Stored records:
>>>
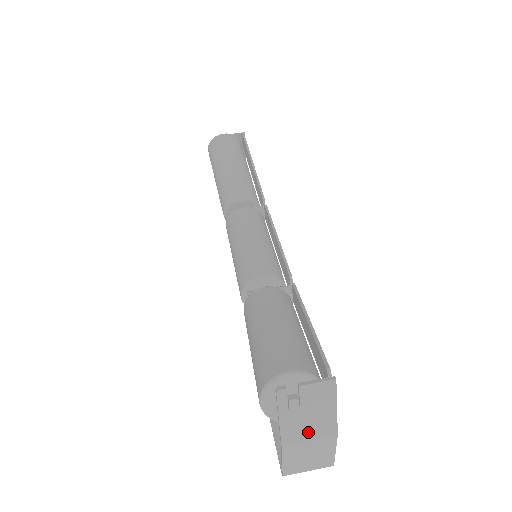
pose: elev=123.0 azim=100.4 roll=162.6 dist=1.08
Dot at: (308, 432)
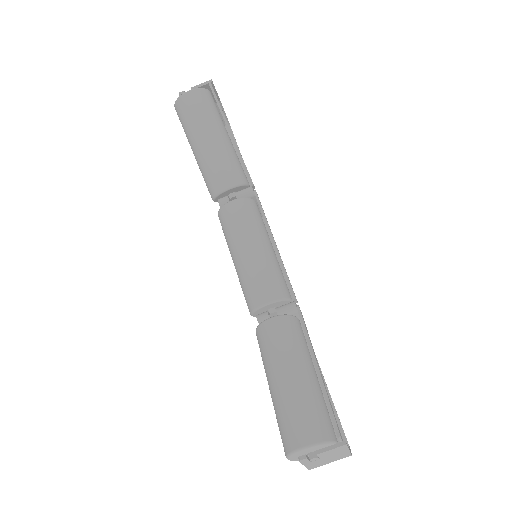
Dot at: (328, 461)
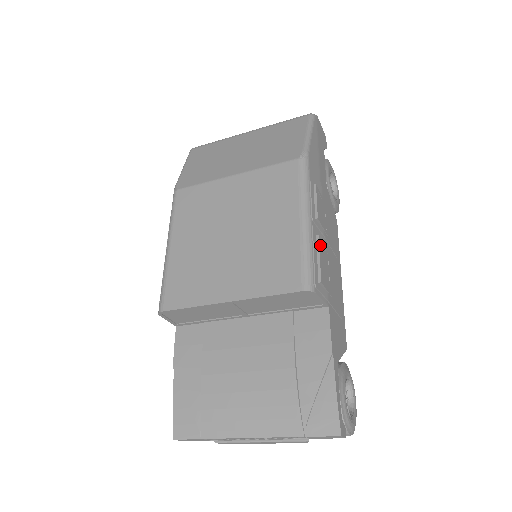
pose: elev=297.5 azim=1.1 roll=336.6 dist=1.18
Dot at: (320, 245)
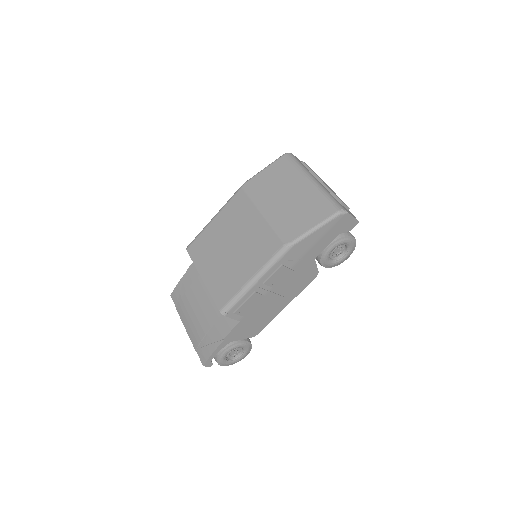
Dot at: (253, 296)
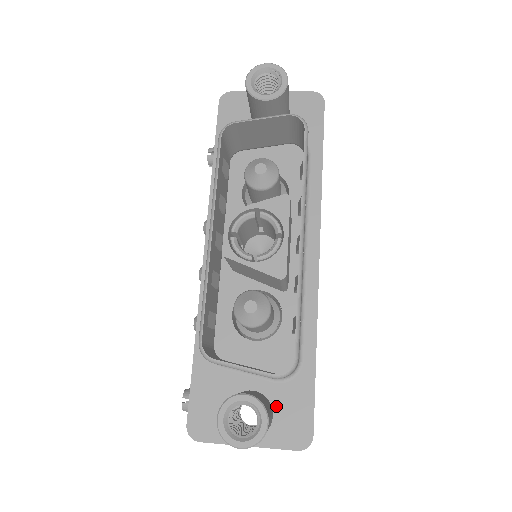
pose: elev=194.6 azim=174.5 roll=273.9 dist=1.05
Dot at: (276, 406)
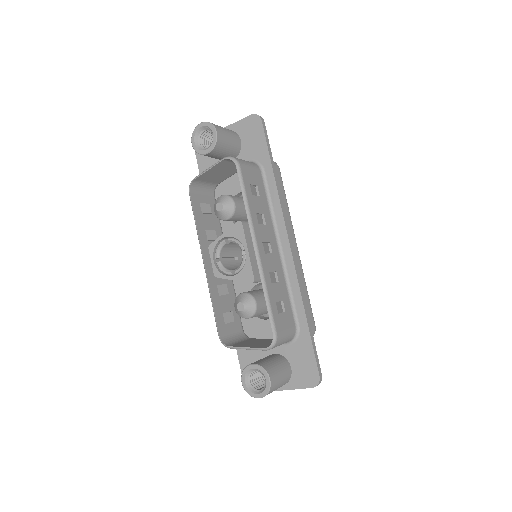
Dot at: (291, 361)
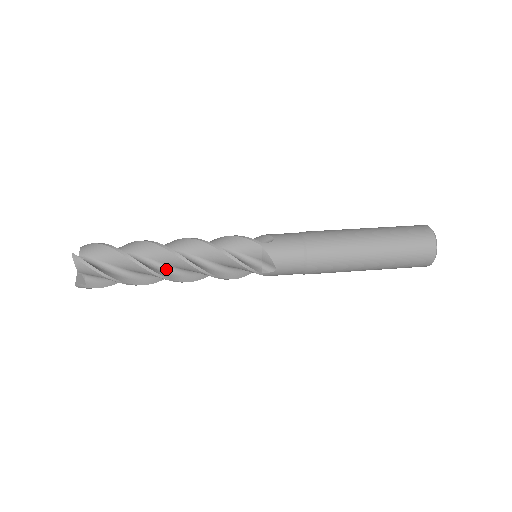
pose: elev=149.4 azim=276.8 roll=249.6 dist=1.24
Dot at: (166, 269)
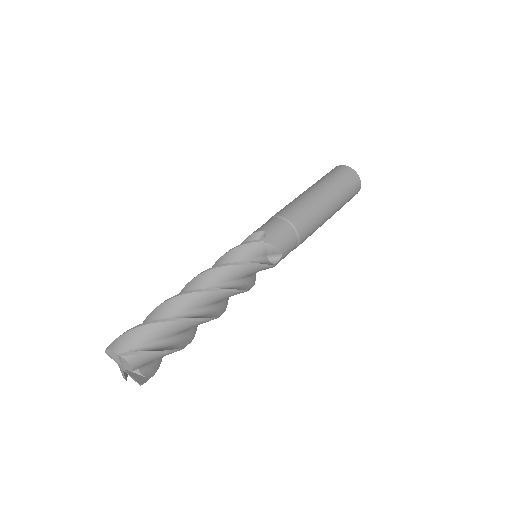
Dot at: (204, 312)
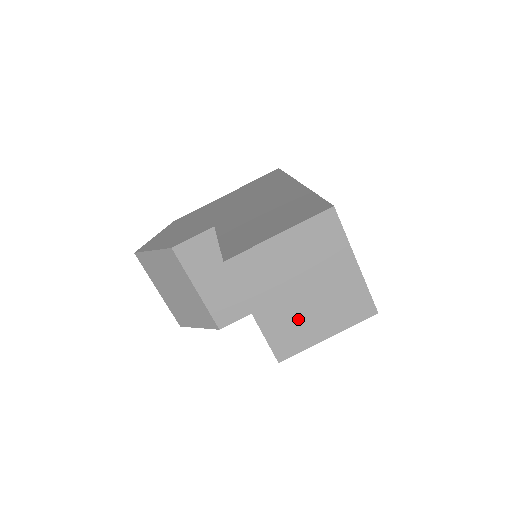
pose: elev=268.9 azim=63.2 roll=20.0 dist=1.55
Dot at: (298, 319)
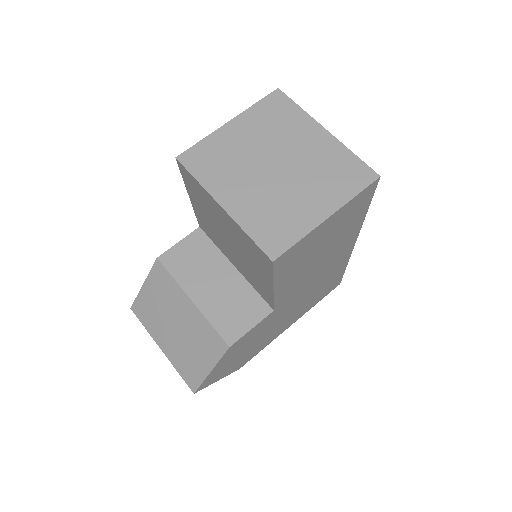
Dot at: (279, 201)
<<<
>>>
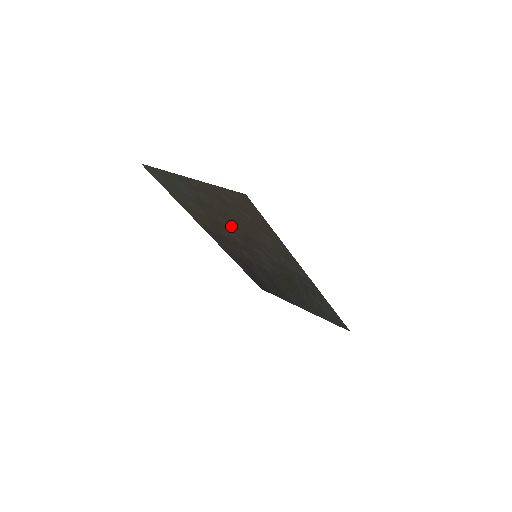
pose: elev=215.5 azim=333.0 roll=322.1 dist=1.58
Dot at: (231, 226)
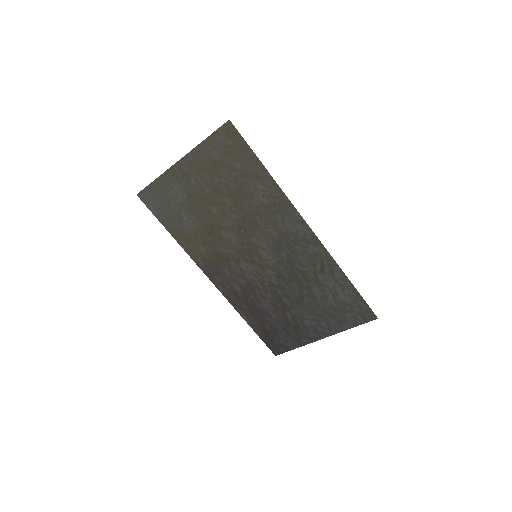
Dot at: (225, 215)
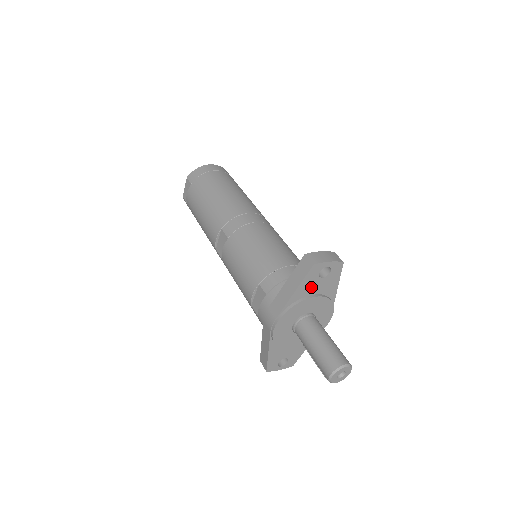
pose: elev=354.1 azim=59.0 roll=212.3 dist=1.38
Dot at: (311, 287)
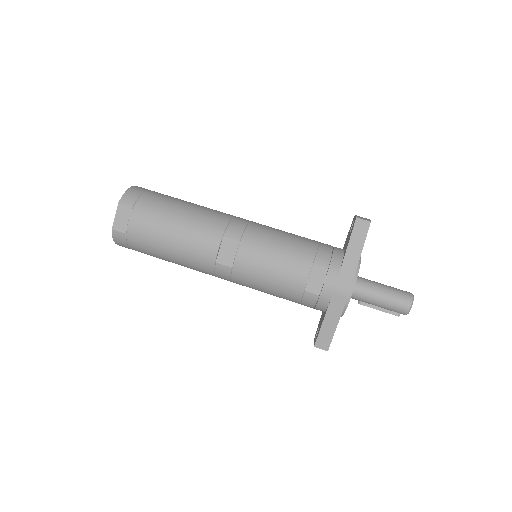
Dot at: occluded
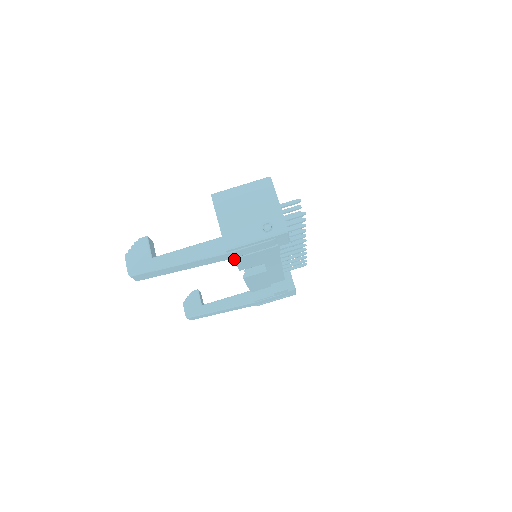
<<<
>>>
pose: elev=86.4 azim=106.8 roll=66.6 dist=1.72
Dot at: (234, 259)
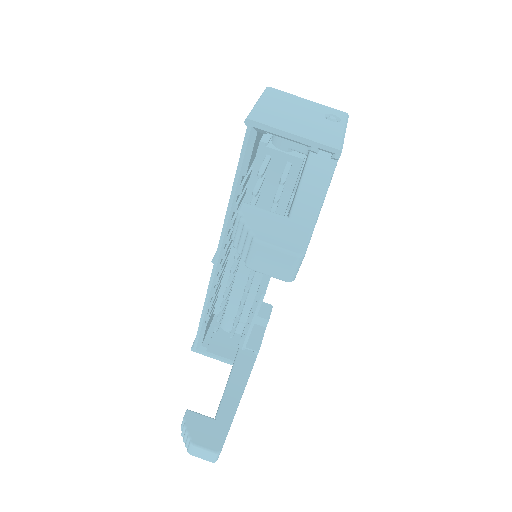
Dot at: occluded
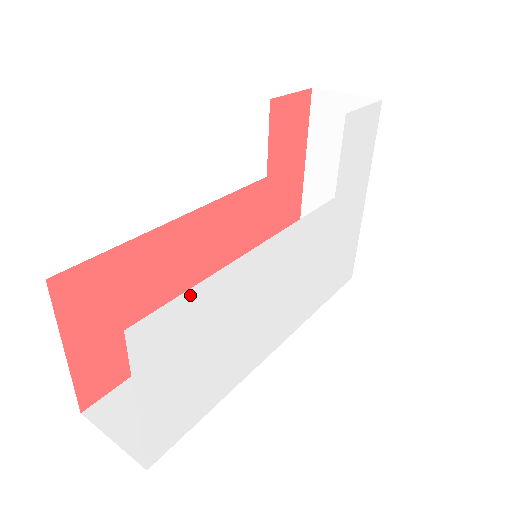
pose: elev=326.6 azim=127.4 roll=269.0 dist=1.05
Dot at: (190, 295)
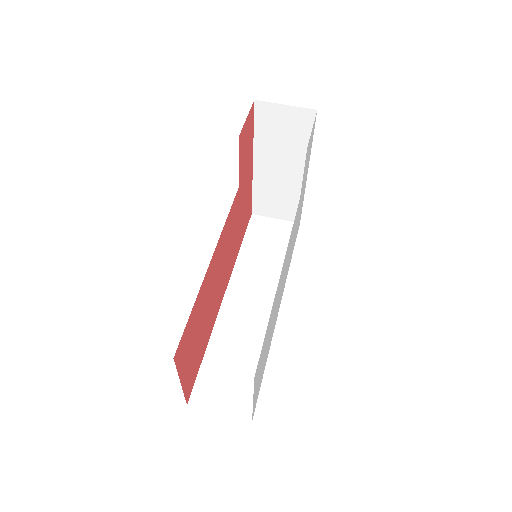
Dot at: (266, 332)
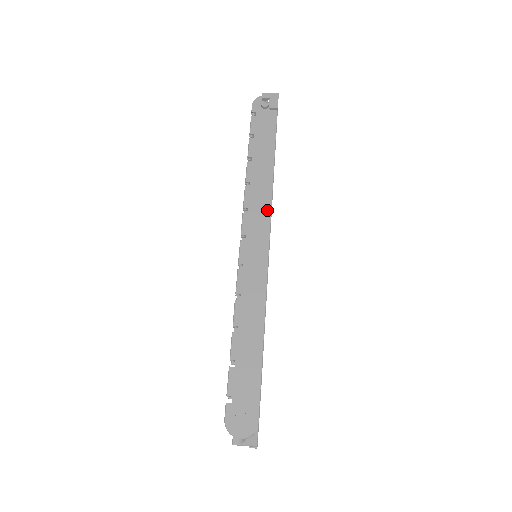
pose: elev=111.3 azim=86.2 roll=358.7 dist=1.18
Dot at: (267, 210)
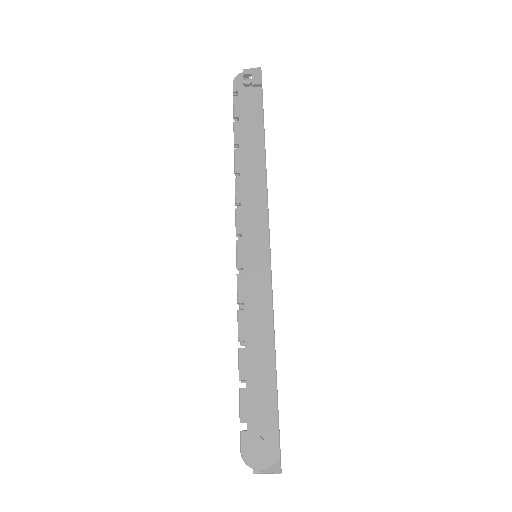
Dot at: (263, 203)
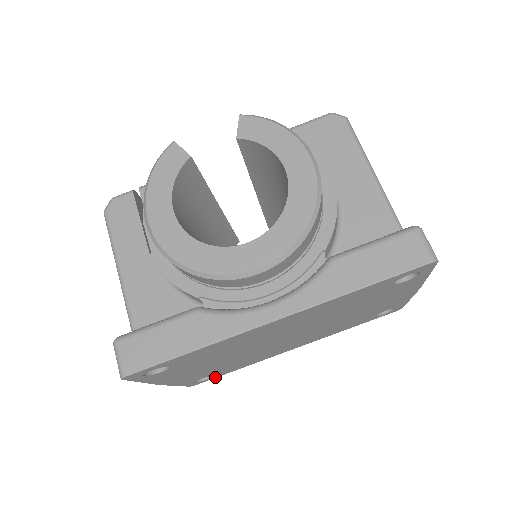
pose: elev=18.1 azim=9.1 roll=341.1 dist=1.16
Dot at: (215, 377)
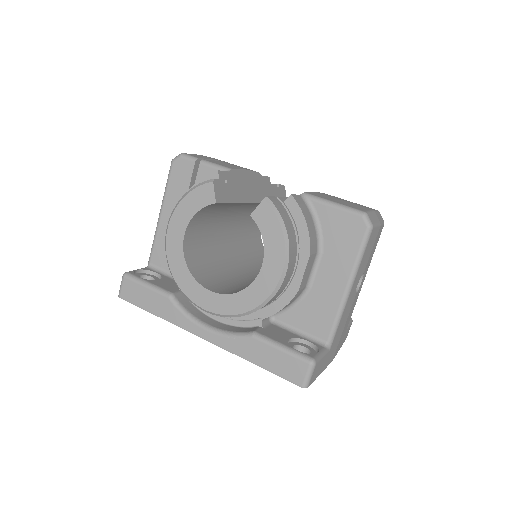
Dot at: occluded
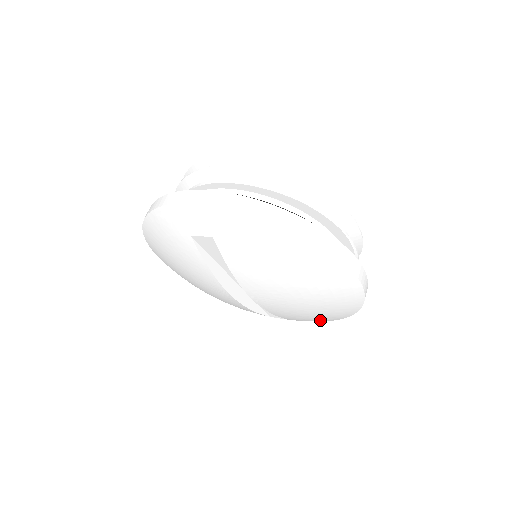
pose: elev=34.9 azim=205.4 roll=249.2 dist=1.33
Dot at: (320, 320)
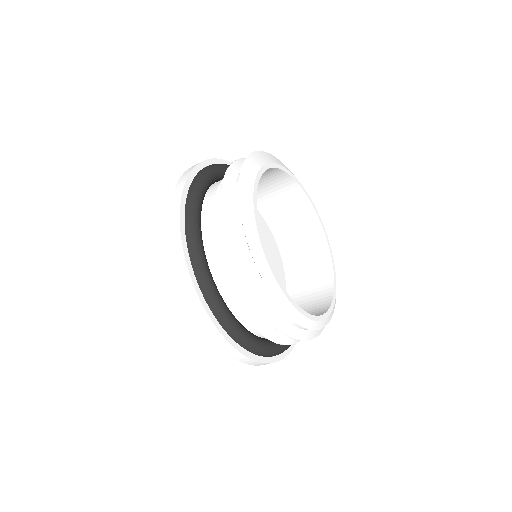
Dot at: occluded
<<<
SET PROBLEM:
Reproduce word for word the lines in the entries above, from the line with "pose: elev=149.4 azim=276.8" up to and including the line with "Dot at: (204, 312)". Leave any pictures out of your answer.

TASK SOLUTION:
pose: elev=149.4 azim=276.8 roll=249.6 dist=1.24
Dot at: (166, 269)
Dot at: (204, 312)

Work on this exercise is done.